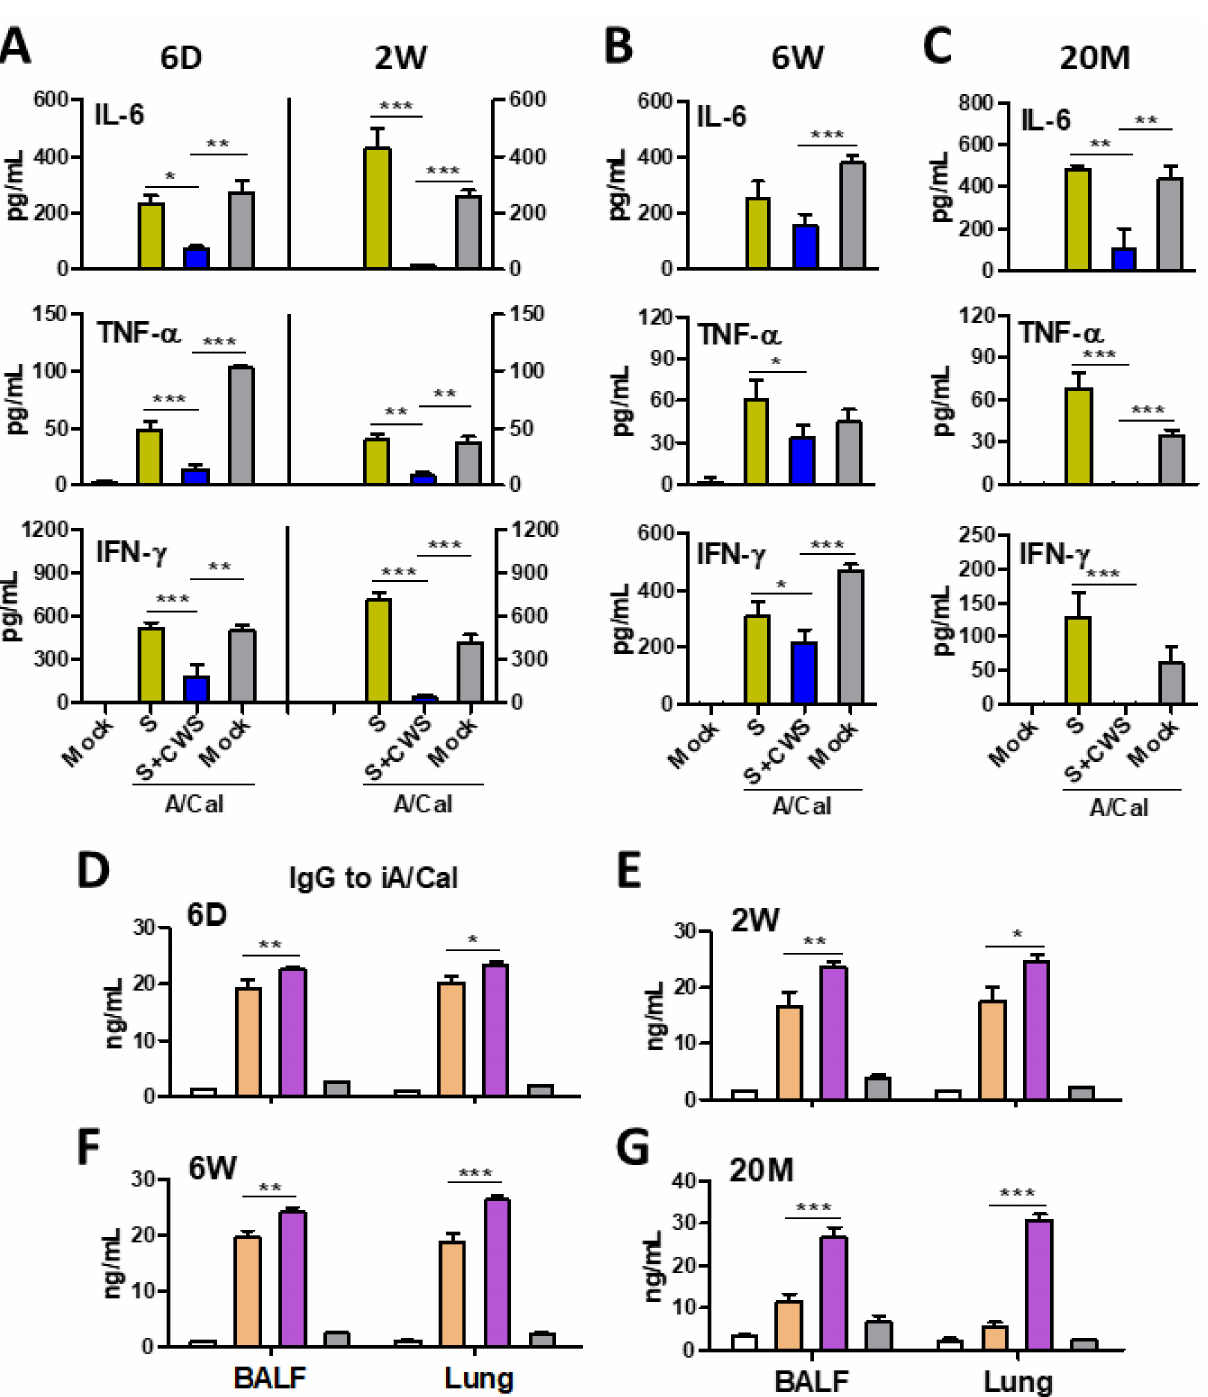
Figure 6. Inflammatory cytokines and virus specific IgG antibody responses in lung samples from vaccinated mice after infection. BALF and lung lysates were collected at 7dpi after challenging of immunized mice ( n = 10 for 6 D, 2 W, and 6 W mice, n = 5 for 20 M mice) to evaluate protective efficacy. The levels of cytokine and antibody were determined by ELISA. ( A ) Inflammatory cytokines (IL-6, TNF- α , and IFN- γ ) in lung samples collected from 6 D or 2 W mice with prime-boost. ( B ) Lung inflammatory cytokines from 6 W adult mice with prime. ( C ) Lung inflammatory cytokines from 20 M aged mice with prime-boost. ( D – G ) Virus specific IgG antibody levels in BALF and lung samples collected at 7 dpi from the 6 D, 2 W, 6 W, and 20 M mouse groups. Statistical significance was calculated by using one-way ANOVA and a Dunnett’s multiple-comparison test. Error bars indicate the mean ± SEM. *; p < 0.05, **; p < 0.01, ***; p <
* * *
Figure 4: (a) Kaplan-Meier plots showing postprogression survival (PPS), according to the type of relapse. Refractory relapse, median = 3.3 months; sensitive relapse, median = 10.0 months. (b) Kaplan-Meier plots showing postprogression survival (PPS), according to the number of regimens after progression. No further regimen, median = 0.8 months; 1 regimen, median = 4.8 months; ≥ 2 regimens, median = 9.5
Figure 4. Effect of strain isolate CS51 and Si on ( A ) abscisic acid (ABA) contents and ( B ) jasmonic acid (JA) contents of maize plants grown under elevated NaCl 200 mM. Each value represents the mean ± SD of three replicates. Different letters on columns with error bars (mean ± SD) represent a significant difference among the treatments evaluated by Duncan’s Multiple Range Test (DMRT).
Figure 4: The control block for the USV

[Aim of the exercise] Your reply must consist of one number, the count of lines in the entries that hold "after".

[Result below] 2